**Assignment**
Find the word "YOffset" in the listing below, then return every line it appears in.

================

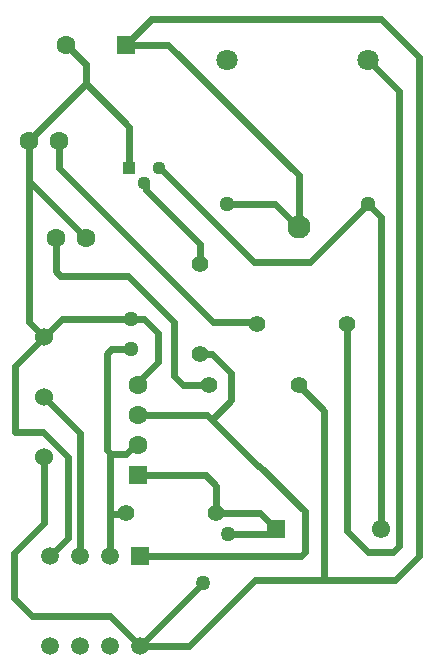
<source format=gbl>
G04*
G04 #@! TF.GenerationSoftware,Altium Limited,Altium Designer,22.2.1 (43)*
G04*
G04 Layer_Physical_Order=2*
G04 Layer_Color=16711680*
%FSLAX23Y23*%
%MOIN*%
G70*
G04*
G04 #@! TF.SameCoordinates,4A317E20-D035-40B8-9544-2A4E967EB8EC*
G04*
G04*
G04 #@! TF.FilePolarity,Positive*
G04*
G01*
G75*
%ADD12C,0.024*%
%ADD16C,0.061*%
%ADD17R,0.061X0.061*%
%ADD32C,0.055*%
%ADD33C,0.051*%
%ADD34C,0.071*%
%ADD35C,0.077*%
%ADD36C,0.063*%
%ADD37R,0.063X0.063*%
%ADD38R,0.059X0.059*%
%ADD39C,0.059*%
%ADD40R,0.044X0.044*%
%ADD41C,0.044*%
%ADD42C,0.060*%
%ADD43R,0.063X0.063*%
%ADD44C,0.051*%
%ADD45C,0.050*%
D12*
X-135Y-485D02*
X75Y-275D01*
X305Y-110D02*
X320Y-95D01*
X160Y-110D02*
X305D01*
X250Y-265D02*
X480D01*
X-135Y-485D02*
X30D01*
X250Y-265D01*
X-235Y-385D02*
X-135Y-485D01*
X-455Y-75D02*
Y145D01*
X-495Y-385D02*
X-235D01*
X-555Y-325D02*
Y-175D01*
Y-325D02*
X-495Y-385D01*
X-555Y-175D02*
X-455Y-75D01*
X-435Y-185D02*
X-375Y-125D01*
X-374D01*
X-550Y230D02*
Y450D01*
X-335Y-185D02*
Y225D01*
X-455Y345D02*
X-335Y225D01*
X-374Y-125D02*
Y146D01*
X-459Y230D02*
X-374Y146D01*
X-550Y230D02*
X-459D01*
X85Y85D02*
X120Y50D01*
Y-40D02*
Y50D01*
Y-40D02*
X265D01*
X320Y-95D01*
X-235Y-45D02*
Y159D01*
Y-110D02*
Y-45D01*
X-185D01*
X-180Y-40D01*
X257Y117D02*
X262D01*
X90Y285D02*
X257Y117D01*
X262D02*
X415Y-35D01*
X401Y-185D02*
X415Y-171D01*
X-135Y-185D02*
X401D01*
X415Y-171D02*
Y-35D01*
X-314Y1391D02*
X-170Y1247D01*
Y1110D02*
Y1247D01*
X-550Y450D02*
X-455Y545D01*
X-75Y461D02*
Y560D01*
X-395Y605D02*
X-120D01*
X-75Y560D01*
X-140Y396D02*
X-75Y461D01*
X-20Y415D02*
X10Y385D01*
X-20Y415D02*
Y595D01*
X-175Y750D02*
X-20Y595D01*
X170Y335D02*
Y425D01*
X66Y489D02*
X106D01*
X65Y490D02*
X66Y489D01*
X106D02*
X170Y425D01*
X105Y270D02*
X170Y335D01*
X480Y-265D02*
X715D01*
X796Y-184D02*
Y1479D01*
X715Y-265D02*
X796Y-184D01*
X-235Y-185D02*
Y-110D01*
Y159D02*
X-231Y155D01*
X-245Y169D02*
X-235Y159D01*
X-230Y505D02*
X-165D01*
X-245Y169D02*
Y490D01*
X-230Y505D01*
X-140Y85D02*
X85D01*
X-181Y155D02*
X-151Y185D01*
X-415Y764D02*
Y875D01*
X-401Y750D02*
X-175D01*
X-415Y764D02*
X-401Y750D01*
X578Y941D02*
X626Y990D01*
X245Y795D02*
X431D01*
X-74Y1114D02*
X245Y795D01*
X431D02*
X578Y941D01*
X710Y-170D02*
X730Y-150D01*
X626Y1470D02*
X730Y1366D01*
Y-150D02*
Y1366D01*
X395Y385D02*
X480Y300D01*
Y-265D02*
Y300D01*
X10Y385D02*
X95D01*
X-405Y1110D02*
Y1200D01*
Y1110D02*
X109Y596D01*
X249D01*
X-120Y1060D02*
X-116Y1056D01*
Y1036D02*
X65Y855D01*
Y790D02*
Y855D01*
X-116Y1036D02*
Y1056D01*
X-41Y1520D02*
X395Y1085D01*
X-183Y1520D02*
X-41D01*
X395Y911D02*
Y1085D01*
X670Y1605D02*
X715Y1560D01*
X715D01*
X-98Y1605D02*
X670D01*
X-183Y1520D02*
X-98Y1605D01*
X316Y990D02*
X389Y917D01*
X715Y1560D02*
X796Y1479D01*
X625Y-170D02*
X710D01*
X555Y-100D02*
X625Y-170D01*
X555Y-100D02*
Y590D01*
X-231Y155D02*
X-181D01*
X-151Y185D02*
X-140D01*
X670Y-95D02*
Y946D01*
X626Y990D02*
X670Y946D01*
X626Y990D02*
Y1000D01*
Y990D02*
Y1000D01*
X-455Y545D02*
X-395Y605D01*
X154Y990D02*
X316D01*
X249Y596D02*
X255Y590D01*
X-314Y1391D02*
Y1454D01*
X-380Y1520D02*
X-314Y1454D01*
X-505Y1200D02*
X-314Y1391D01*
X-140Y385D02*
Y396D01*
Y285D02*
X90D01*
X-505Y595D02*
Y1065D01*
Y595D02*
X-455Y545D01*
X-505Y1065D02*
Y1200D01*
Y1065D02*
X-315Y875D01*
D16*
X670Y-95D02*
D03*
D17*
X320D02*
D03*
D32*
X65Y490D02*
D03*
Y790D02*
D03*
X-180Y-40D02*
D03*
X120D02*
D03*
X555Y590D02*
D03*
X255D02*
D03*
X395Y385D02*
D03*
X95D02*
D03*
D33*
X626Y990D02*
D03*
X154D02*
D03*
D34*
Y1470D02*
D03*
X626D02*
D03*
D35*
X395Y911D02*
D03*
D36*
X-505Y1200D02*
D03*
X-405D02*
D03*
X-380Y1520D02*
D03*
X-140Y185D02*
D03*
Y285D02*
D03*
Y385D02*
D03*
X-415Y875D02*
D03*
X-315D02*
D03*
D37*
X-183Y1520D02*
D03*
D38*
X-135Y-185D02*
D03*
D39*
X-235D02*
D03*
X-335D02*
D03*
X-435D02*
D03*
X-135Y-485D02*
D03*
X-235D02*
D03*
X-335D02*
D03*
X-435D02*
D03*
D40*
X-170Y1110D02*
D03*
D41*
X-120Y1060D02*
D03*
X-70Y1110D02*
D03*
D42*
X-455Y145D02*
D03*
Y345D02*
D03*
Y545D02*
D03*
D43*
X-140Y85D02*
D03*
D44*
X-165Y505D02*
D03*
Y605D02*
D03*
D45*
X75Y-275D02*
D03*
X160Y-110D02*
D03*
M02*

</source>
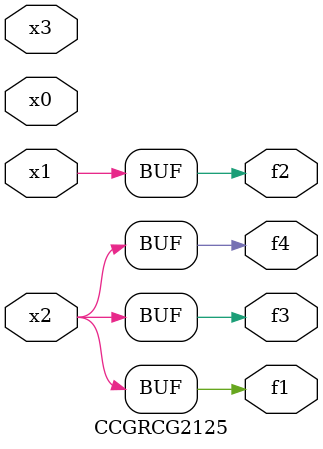
<source format=v>
module CCGRCG2125(
	input x0, x1, x2, x3,
	output f1, f2, f3, f4
);
	assign f1 = x2;
	assign f2 = x1;
	assign f3 = x2;
	assign f4 = x2;
endmodule

</source>
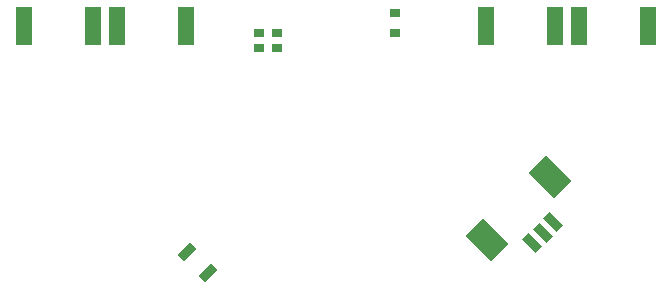
<source format=gbp>
G04*
G04 #@! TF.GenerationSoftware,Altium Limited,Altium Designer,23.2.1 (34)*
G04*
G04 Layer_Color=128*
%FSLAX25Y25*%
%MOIN*%
G70*
G04*
G04 #@! TF.SameCoordinates,70F68BD7-EFF2-48EA-8D55-AD0B0ECCAA1F*
G04*
G04*
G04 #@! TF.FilePolarity,Positive*
G04*
G01*
G75*
%ADD29R,0.03347X0.03150*%
%ADD32R,0.03740X0.02756*%
G04:AMPARAMS|DCode=134|XSize=57.09mil|YSize=29.53mil|CornerRadius=0mil|HoleSize=0mil|Usage=FLASHONLY|Rotation=45.000|XOffset=0mil|YOffset=0mil|HoleType=Round|Shape=Rectangle|*
%AMROTATEDRECTD134*
4,1,4,-0.00974,-0.03062,-0.03062,-0.00974,0.00974,0.03062,0.03062,0.00974,-0.00974,-0.03062,0.0*
%
%ADD134ROTATEDRECTD134*%

%ADD135R,0.05315X0.12992*%
G04:AMPARAMS|DCode=136|XSize=31.5mil|YSize=62.99mil|CornerRadius=0mil|HoleSize=0mil|Usage=FLASHONLY|Rotation=225.000|XOffset=0mil|YOffset=0mil|HoleType=Round|Shape=Rectangle|*
%AMROTATEDRECTD136*
4,1,4,-0.01114,0.03341,0.03341,-0.01114,0.01114,-0.03341,-0.03341,0.01114,-0.01114,0.03341,0.0*
%
%ADD136ROTATEDRECTD136*%

G04:AMPARAMS|DCode=137|XSize=82.68mil|YSize=118.11mil|CornerRadius=0mil|HoleSize=0mil|Usage=FLASHONLY|Rotation=225.000|XOffset=0mil|YOffset=0mil|HoleType=Round|Shape=Rectangle|*
%AMROTATEDRECTD137*
4,1,4,-0.01253,0.07099,0.07099,-0.01253,0.01253,-0.07099,-0.07099,0.01253,-0.01253,0.07099,0.0*
%
%ADD137ROTATEDRECTD137*%

D29*
X-25591Y-2362D02*
D03*
Y-7480D02*
D03*
X-19685Y-2362D02*
D03*
Y-7480D02*
D03*
D32*
X19685Y4429D02*
D03*
Y-2461D02*
D03*
D134*
X-49809Y-75191D02*
D03*
X-42710Y-82290D02*
D03*
D135*
X72933Y0D02*
D03*
X49902D02*
D03*
X104035D02*
D03*
X81004D02*
D03*
X-81004D02*
D03*
X-104035D02*
D03*
X-49902D02*
D03*
X-72933D02*
D03*
D136*
X72378Y-65418D02*
D03*
X68898Y-68898D02*
D03*
X65418Y-72378D02*
D03*
D137*
X50246Y-71403D02*
D03*
X71403Y-50246D02*
D03*
M02*

</source>
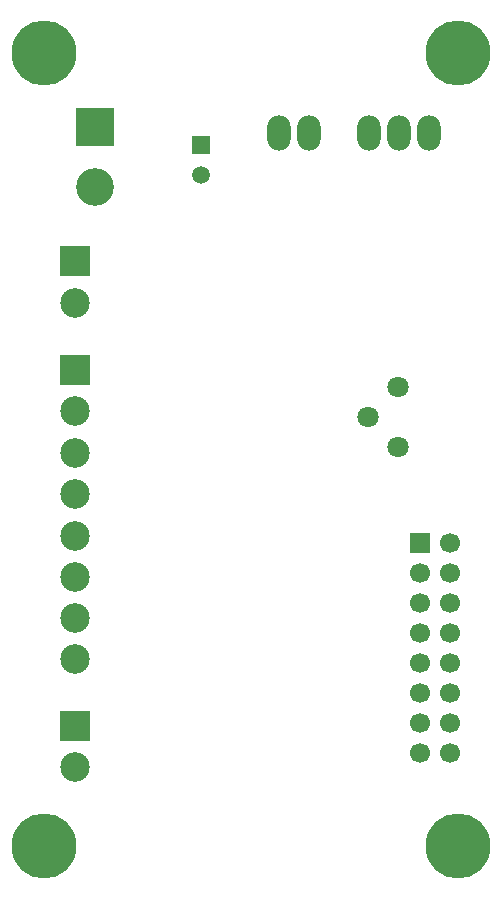
<source format=gbr>
%FSTAX23Y23*%
%MOIN*%
%SFA1B1*%

%IPPOS*%
%ADD18C,0.216535*%
%ADD19C,0.098425*%
%ADD20R,0.098425X0.098425*%
%ADD21O,0.078740X0.118110*%
%ADD22C,0.059055*%
%ADD23R,0.059055X0.059055*%
%ADD24C,0.125984*%
%ADD25R,0.125984X0.125984*%
%ADD26C,0.070866*%
%ADD27R,0.066929X0.066929*%
%ADD28C,0.066929*%
%LN+-10v_stepdir_colorlight_pads_bot-1*%
%LPD*%
G54D18*
X01515Y00118D03*
X00137D03*
X01515Y0276D03*
X00137D03*
G54D19*
X0024Y0074D03*
Y00878D03*
Y01016D03*
Y01153D03*
Y01291D03*
Y01429D03*
Y01567D03*
Y01929D03*
Y00381D03*
G54D20*
X0024Y01705D03*
Y02067D03*
Y00519D03*
G54D21*
X0132Y02494D03*
X0142D03*
X0122D03*
X0102D03*
X0092D03*
G54D22*
X0066Y02354D03*
G54D23*
X0066Y02454D03*
G54D24*
X00305Y02314D03*
G54D25*
X00305Y02514D03*
G54D26*
X01315Y01449D03*
X01215Y01549D03*
X01315Y01649D03*
G54D27*
X0139Y01129D03*
G54D28*
X0149Y01129D03*
X0139Y01029D03*
X0149D03*
X0139Y00929D03*
X0149D03*
X0139Y00829D03*
X0149D03*
X0139Y00729D03*
X0149D03*
X0139Y00629D03*
X0149D03*
X0139Y00529D03*
X0149D03*
X0139Y00429D03*
X0149D03*
M02*
</source>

================

**Expected answer**
G04:AMPARAMS|DCode=134|XSize=57.09mil|YSize=29.53mil|CornerRadius=0mil|HoleSize=0mil|Usage=FLASHONLY|Rotation=45.000|XOffset=0mil|YOffset=0mil|HoleType=Round|Shape=Rectangle|*
G04:AMPARAMS|DCode=136|XSize=31.5mil|YSize=62.99mil|CornerRadius=0mil|HoleSize=0mil|Usage=FLASHONLY|Rotation=225.000|XOffset=0mil|YOffset=0mil|HoleType=Round|Shape=Rectangle|*
G04:AMPARAMS|DCode=137|XSize=82.68mil|YSize=118.11mil|CornerRadius=0mil|HoleSize=0mil|Usage=FLASHONLY|Rotation=225.000|XOffset=0mil|YOffset=0mil|HoleType=Round|Shape=Rectangle|*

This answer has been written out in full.